The European Grape


The European grape, Vitis vinifera (Fig. 1), is the grape of ancient

and modern agriculture. It is the vine which Noah planted after the

Deluge; the vine of Israel and of the Promised Land; the vine of the

parables in the New Testament. It is the grape and the vine of the

myths, fables, poetry and prose of all peoples. It is the grape from

which the wines of the world are made. From it come the raisins of the

world. It
is the chief agricultural crop of southern Europe and

northern Africa and of vast regions in other parts of the world,

having followed civilized man from place to place in all temperate

climates. The European grape has so impressed itself on the human mind

that when one thinks or speaks of the grape, or of the vine, it is

this Old World species, the vine of antiquity, that presents itself.

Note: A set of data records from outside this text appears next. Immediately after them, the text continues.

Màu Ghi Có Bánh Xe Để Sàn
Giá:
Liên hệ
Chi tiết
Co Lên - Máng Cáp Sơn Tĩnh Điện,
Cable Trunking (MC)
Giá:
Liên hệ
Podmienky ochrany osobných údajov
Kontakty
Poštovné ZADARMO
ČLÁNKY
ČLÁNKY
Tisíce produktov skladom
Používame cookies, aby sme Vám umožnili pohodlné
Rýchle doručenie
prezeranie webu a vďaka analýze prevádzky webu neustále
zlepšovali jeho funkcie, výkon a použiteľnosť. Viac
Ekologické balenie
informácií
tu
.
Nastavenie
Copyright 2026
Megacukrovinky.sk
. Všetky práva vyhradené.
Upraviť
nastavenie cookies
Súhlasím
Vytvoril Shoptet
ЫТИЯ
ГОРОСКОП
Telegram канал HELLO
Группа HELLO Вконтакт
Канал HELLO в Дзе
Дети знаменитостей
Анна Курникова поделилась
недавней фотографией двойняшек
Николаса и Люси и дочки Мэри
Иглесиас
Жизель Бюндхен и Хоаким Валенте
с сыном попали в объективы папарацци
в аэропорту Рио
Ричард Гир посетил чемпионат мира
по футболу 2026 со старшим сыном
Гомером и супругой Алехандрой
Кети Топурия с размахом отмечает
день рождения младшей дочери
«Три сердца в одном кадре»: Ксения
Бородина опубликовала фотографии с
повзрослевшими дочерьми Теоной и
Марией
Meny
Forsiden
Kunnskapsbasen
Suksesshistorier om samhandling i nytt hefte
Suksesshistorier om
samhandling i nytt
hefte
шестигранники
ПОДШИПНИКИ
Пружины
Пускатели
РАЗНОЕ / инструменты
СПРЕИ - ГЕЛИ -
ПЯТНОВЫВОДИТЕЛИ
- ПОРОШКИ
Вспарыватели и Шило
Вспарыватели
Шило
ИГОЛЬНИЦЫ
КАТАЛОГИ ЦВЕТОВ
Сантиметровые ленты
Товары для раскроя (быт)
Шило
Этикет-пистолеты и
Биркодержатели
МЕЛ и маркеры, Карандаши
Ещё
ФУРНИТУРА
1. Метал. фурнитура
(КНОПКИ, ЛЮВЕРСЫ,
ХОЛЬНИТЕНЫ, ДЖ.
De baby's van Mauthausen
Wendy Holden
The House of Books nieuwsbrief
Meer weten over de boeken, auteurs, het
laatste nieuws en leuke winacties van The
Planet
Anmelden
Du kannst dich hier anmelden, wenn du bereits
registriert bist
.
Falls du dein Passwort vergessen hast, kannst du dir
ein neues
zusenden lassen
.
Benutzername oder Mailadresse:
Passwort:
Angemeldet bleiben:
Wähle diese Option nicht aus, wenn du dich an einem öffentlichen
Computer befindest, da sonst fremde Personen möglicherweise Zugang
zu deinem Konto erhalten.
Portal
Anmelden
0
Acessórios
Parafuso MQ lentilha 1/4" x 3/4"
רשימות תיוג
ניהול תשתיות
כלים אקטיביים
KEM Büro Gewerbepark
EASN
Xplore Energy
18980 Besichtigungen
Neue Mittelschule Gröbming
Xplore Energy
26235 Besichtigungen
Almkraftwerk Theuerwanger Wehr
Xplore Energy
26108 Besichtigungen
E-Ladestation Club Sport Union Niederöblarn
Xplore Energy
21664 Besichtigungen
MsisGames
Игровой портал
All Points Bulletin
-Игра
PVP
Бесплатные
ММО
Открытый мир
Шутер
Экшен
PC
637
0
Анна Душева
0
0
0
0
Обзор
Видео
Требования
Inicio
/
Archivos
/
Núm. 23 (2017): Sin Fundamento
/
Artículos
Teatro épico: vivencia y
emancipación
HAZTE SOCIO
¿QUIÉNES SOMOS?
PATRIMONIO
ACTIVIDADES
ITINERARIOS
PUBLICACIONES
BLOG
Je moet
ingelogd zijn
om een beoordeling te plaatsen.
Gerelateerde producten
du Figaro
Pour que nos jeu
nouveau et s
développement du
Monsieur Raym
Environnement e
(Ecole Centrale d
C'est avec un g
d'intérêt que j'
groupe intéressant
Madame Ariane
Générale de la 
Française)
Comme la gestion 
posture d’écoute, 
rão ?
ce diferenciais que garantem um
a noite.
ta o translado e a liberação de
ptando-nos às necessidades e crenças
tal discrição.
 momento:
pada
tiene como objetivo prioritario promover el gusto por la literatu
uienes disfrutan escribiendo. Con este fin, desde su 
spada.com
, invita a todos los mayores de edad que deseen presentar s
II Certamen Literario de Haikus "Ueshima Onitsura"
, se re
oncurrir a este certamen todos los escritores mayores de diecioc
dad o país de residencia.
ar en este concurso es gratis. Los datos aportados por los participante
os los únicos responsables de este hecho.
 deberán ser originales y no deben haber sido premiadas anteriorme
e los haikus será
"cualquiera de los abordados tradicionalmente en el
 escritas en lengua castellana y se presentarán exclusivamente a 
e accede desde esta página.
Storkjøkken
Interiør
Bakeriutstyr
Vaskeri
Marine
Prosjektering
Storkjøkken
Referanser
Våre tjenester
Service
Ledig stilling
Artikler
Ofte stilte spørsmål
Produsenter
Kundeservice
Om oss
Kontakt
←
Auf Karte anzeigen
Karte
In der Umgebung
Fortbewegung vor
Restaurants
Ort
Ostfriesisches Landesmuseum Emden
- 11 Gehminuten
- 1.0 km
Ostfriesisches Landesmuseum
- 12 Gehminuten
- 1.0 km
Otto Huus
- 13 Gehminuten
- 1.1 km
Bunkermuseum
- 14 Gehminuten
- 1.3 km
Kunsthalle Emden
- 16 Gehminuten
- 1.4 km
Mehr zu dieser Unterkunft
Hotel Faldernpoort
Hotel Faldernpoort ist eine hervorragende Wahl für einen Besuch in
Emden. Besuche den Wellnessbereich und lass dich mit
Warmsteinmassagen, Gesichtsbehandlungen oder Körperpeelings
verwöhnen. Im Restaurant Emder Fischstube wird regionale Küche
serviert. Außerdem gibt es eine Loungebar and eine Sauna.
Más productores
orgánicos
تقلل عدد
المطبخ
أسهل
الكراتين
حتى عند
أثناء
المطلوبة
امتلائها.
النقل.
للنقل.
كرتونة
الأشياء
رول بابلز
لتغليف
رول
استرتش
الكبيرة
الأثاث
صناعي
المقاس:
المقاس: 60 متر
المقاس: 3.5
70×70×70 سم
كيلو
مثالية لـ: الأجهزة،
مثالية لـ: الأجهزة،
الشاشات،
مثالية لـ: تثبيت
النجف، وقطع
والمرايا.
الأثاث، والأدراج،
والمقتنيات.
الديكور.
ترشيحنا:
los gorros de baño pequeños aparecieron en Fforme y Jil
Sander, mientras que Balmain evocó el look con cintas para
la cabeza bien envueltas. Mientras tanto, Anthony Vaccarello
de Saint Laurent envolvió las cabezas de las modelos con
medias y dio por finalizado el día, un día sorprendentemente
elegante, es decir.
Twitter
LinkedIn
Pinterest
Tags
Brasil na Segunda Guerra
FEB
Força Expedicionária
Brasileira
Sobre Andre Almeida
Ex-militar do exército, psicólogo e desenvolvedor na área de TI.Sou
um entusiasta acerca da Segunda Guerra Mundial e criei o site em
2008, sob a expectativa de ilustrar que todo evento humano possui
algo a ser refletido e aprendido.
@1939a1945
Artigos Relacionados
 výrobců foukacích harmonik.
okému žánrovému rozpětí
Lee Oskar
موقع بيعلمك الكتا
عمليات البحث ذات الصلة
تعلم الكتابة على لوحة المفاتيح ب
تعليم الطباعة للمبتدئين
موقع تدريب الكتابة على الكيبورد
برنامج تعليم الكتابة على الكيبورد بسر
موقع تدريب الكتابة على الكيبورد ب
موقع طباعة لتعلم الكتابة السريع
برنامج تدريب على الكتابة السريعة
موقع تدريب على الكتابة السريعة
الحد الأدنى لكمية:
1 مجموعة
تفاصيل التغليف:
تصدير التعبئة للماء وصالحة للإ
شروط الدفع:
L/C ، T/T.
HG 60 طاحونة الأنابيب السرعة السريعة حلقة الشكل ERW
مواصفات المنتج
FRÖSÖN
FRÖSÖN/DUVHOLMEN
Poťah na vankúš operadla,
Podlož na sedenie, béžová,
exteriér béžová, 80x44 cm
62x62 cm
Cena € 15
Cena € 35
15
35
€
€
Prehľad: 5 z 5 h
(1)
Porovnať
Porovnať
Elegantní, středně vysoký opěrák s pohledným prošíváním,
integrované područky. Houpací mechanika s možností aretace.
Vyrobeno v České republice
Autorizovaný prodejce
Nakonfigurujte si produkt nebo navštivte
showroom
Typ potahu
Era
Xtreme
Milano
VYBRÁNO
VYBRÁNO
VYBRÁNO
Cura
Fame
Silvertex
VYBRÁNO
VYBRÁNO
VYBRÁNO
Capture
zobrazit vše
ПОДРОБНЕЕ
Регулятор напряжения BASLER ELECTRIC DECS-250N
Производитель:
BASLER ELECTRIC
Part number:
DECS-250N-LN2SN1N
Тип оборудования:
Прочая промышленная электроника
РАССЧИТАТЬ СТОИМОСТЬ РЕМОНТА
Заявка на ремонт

The written records of the cultivation of the European grape go back

five or six thousand years. The ancient Egyptians, Phoenicians, Greeks

and Romans grew the vine and made wine from its fruit. Grape seeds

have been found in the remains of European peoples of prehistoric

times, showing that primitive men enlivened their scanty fare with

wild grapes. Cultivation of the grape in the Old World probably began

in the region about the Caspian Sea where the vine has always run

wild. We have proof of the great antiquity of the grape in Egypt, for

its seeds are found entombed with the oldest mummies. Probably the

Phoenicians, the earliest navigators on the Mediterranean, carried the

grape from Egypt and Syria to Greece, Rome and other countries

bordering on this sea. The domestication of the grape was far advanced

in Christ's time, for Pliny, writing then, describes ninety-one kinds

of grapes and fifty kinds of wine.






It can never be known exactly when the European grape came under

cultivation. There is no word as to what were the methods and

processes of domestication, and whose the minds and hands that

remodeled the wild grape of Europe into the grape of the vineyards.

The Old World grape was domesticated long before the faint traditions

which have been transmitted to our day could possibly have arisen. For

knowledge of how wild species of this fruit have been and may be

brought under cultivation, we must turn to New World records.